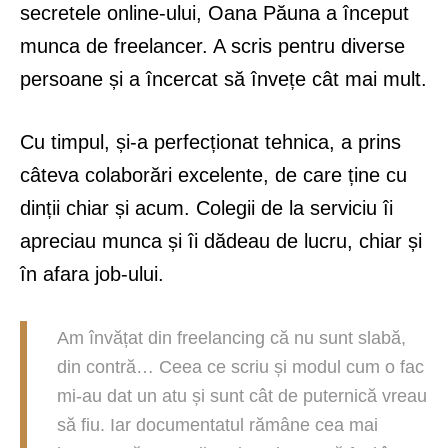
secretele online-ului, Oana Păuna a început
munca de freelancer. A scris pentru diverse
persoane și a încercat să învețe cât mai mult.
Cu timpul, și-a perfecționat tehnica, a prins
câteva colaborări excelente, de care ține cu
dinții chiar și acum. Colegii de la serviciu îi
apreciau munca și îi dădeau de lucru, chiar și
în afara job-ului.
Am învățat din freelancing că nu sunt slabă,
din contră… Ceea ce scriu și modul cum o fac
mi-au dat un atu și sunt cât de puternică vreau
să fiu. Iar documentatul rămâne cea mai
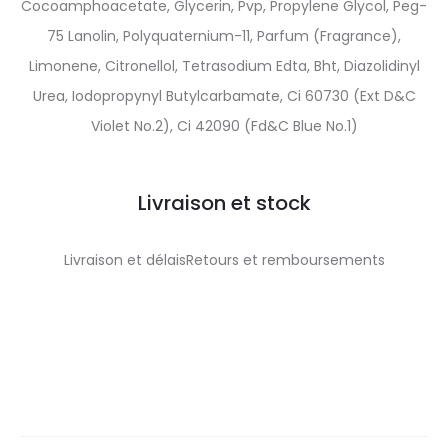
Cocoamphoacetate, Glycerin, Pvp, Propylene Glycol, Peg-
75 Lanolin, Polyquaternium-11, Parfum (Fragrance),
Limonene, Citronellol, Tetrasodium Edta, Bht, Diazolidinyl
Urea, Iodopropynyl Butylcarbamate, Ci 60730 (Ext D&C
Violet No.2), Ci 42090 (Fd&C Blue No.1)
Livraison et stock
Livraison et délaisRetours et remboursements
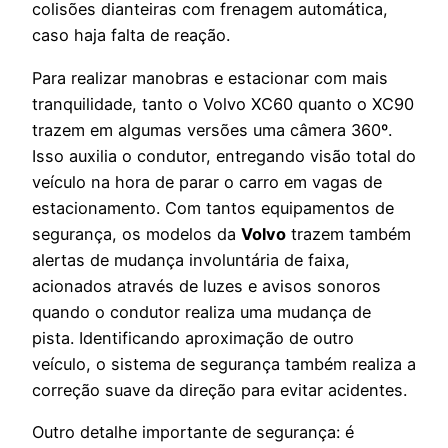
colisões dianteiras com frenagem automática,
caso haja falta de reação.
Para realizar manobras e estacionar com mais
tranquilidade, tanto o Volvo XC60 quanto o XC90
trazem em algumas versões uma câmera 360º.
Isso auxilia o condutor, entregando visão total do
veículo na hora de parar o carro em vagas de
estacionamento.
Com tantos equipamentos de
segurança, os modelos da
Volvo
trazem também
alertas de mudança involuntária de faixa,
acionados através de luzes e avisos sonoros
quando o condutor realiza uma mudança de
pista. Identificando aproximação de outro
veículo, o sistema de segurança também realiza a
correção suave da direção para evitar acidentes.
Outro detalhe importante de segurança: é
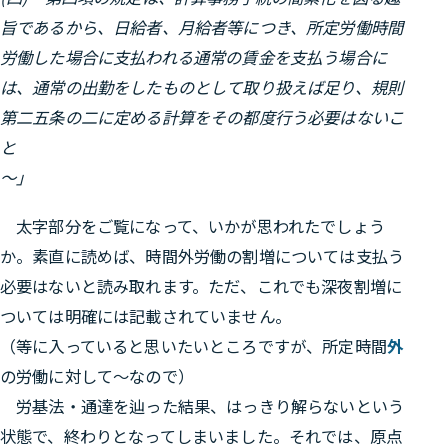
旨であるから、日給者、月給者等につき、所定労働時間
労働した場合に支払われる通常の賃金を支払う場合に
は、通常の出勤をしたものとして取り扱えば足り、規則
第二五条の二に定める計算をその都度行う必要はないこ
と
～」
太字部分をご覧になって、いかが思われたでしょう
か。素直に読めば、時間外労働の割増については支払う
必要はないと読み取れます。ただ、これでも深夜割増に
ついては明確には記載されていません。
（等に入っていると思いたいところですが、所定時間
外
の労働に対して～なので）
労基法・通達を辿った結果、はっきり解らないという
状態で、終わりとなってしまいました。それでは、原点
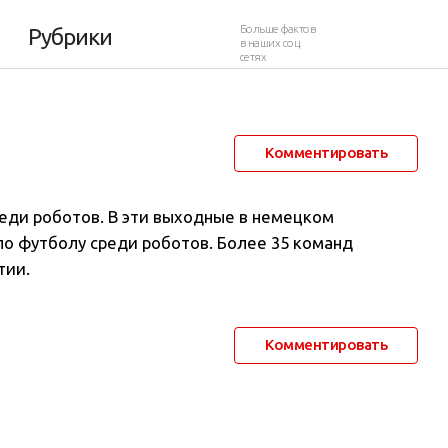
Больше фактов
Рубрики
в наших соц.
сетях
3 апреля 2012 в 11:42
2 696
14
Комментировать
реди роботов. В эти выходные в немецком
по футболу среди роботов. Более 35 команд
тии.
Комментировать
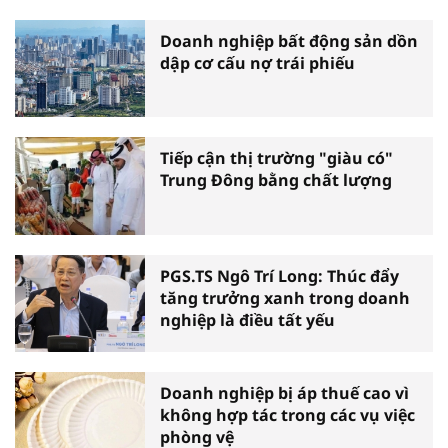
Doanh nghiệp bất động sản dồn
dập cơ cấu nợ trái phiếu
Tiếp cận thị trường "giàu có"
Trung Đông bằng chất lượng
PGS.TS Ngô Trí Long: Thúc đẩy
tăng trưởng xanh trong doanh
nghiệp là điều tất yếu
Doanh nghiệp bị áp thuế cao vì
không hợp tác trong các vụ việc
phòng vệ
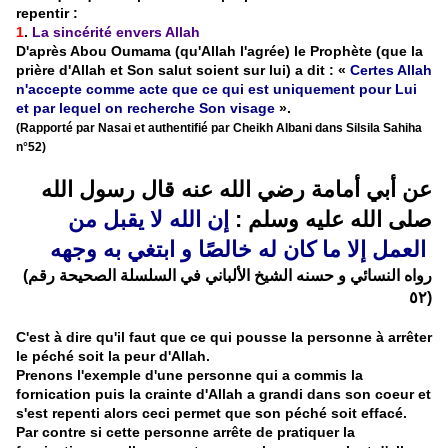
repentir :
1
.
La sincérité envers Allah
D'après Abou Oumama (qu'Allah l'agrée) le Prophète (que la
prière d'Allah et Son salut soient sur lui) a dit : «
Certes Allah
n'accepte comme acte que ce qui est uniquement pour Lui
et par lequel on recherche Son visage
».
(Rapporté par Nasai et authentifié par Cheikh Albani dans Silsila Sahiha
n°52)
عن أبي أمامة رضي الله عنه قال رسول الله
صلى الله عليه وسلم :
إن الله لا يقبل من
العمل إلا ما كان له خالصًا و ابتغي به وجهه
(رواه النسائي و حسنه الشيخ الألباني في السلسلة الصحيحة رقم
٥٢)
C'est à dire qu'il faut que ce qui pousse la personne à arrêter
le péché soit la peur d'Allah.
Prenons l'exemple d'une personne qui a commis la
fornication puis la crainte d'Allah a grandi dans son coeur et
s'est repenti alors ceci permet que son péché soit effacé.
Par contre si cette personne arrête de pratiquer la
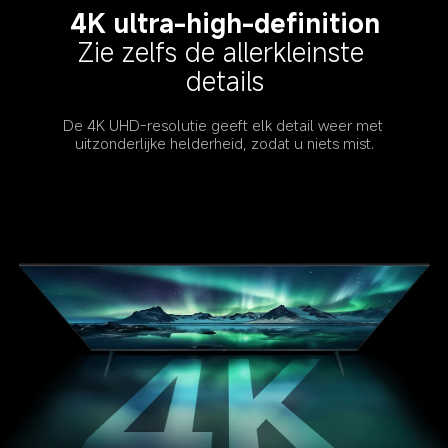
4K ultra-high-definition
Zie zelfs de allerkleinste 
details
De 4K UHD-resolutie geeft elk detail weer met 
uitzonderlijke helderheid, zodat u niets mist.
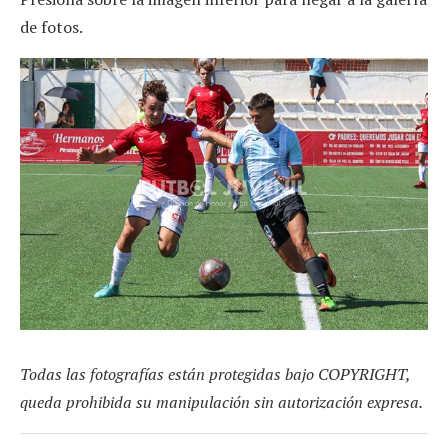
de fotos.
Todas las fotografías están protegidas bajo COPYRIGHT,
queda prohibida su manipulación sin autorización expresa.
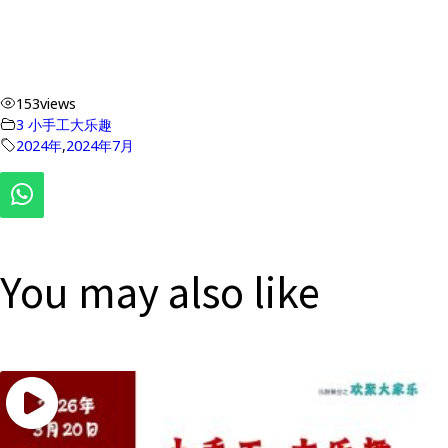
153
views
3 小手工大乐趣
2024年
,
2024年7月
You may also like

* * *

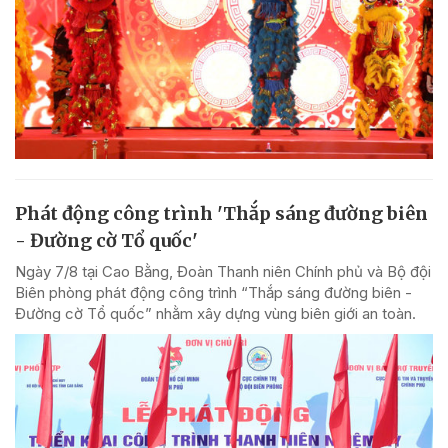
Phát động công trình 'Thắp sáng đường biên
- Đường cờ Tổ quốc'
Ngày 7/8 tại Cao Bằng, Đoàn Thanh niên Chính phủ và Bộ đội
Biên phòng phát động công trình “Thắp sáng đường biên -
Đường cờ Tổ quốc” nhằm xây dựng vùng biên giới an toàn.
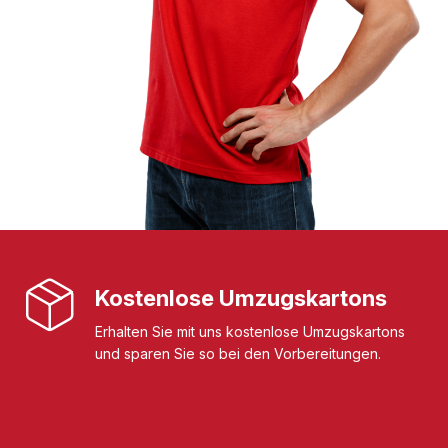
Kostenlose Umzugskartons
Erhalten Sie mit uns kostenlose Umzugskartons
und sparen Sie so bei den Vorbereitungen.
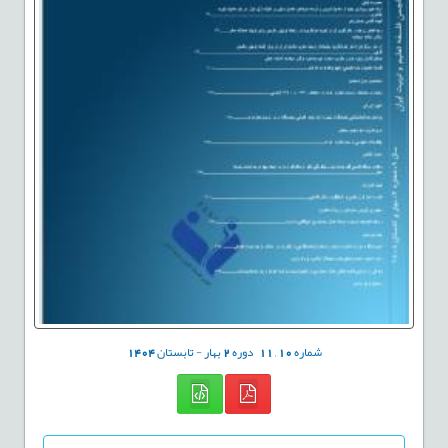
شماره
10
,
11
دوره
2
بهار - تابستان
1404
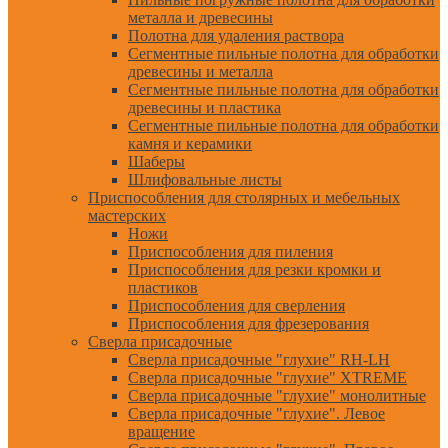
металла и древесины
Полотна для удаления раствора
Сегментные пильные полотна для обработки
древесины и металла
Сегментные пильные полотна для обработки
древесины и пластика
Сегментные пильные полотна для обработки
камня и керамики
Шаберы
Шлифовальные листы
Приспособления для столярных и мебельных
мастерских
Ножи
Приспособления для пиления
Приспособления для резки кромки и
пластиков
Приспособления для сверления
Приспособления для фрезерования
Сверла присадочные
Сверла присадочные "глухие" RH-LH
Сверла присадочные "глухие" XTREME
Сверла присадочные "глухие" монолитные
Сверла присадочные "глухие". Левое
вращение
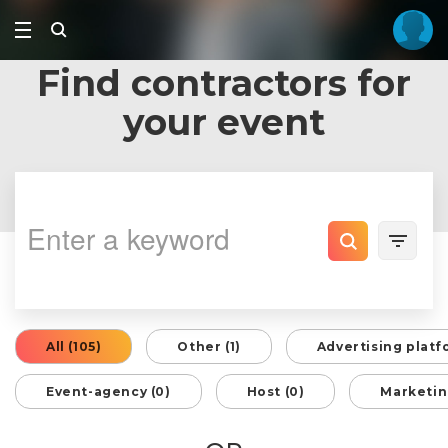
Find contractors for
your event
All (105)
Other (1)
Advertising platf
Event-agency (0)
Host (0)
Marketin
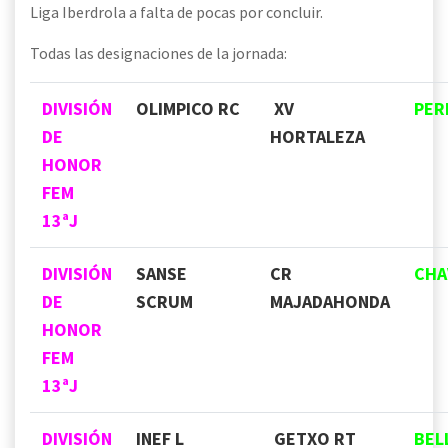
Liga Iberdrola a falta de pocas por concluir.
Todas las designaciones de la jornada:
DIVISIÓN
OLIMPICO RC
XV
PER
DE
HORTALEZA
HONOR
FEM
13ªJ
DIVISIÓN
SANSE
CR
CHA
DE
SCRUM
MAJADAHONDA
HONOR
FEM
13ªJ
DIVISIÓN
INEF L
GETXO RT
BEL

...

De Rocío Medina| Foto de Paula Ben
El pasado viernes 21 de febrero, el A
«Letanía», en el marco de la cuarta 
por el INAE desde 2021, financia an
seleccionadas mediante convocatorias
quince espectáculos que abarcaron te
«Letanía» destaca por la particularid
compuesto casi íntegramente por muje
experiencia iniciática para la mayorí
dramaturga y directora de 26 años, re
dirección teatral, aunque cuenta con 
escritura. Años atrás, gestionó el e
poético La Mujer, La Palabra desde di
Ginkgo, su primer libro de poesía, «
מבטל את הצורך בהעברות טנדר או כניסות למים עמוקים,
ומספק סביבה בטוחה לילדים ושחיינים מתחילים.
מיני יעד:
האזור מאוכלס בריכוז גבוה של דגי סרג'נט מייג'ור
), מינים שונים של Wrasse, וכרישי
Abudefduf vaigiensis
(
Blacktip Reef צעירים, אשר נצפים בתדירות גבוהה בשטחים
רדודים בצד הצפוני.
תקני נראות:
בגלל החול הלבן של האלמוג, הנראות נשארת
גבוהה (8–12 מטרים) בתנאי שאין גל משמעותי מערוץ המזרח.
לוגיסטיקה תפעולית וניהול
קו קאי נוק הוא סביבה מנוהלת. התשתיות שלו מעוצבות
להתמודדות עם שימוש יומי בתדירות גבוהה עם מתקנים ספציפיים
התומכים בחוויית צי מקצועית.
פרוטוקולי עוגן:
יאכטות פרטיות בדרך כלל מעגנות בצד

#### What this task involves:
Set out the material as a numbered list, starting at the line that contains "De Rocío Medina| Foto de Paula Ben" and stopping after the line that contains "dirección teatral, aunque cuenta con". Leave out any blank lines.

#### Expected answer:
1. De Rocío Medina| Foto de Paula Ben
2. El pasado viernes 21 de febrero, el A
3. «Letanía», en el marco de la cuarta 
4. por el INAE desde 2021, financia an
5. seleccionadas mediante convocatorias
6. quince espectáculos que abarcaron te
7. «Letanía» destaca por la particularid
8. compuesto casi íntegramente por muje
9. experiencia iniciática para la mayorí
10. dramaturga y directora de 26 años, re
11. dirección teatral, aunque cuenta con 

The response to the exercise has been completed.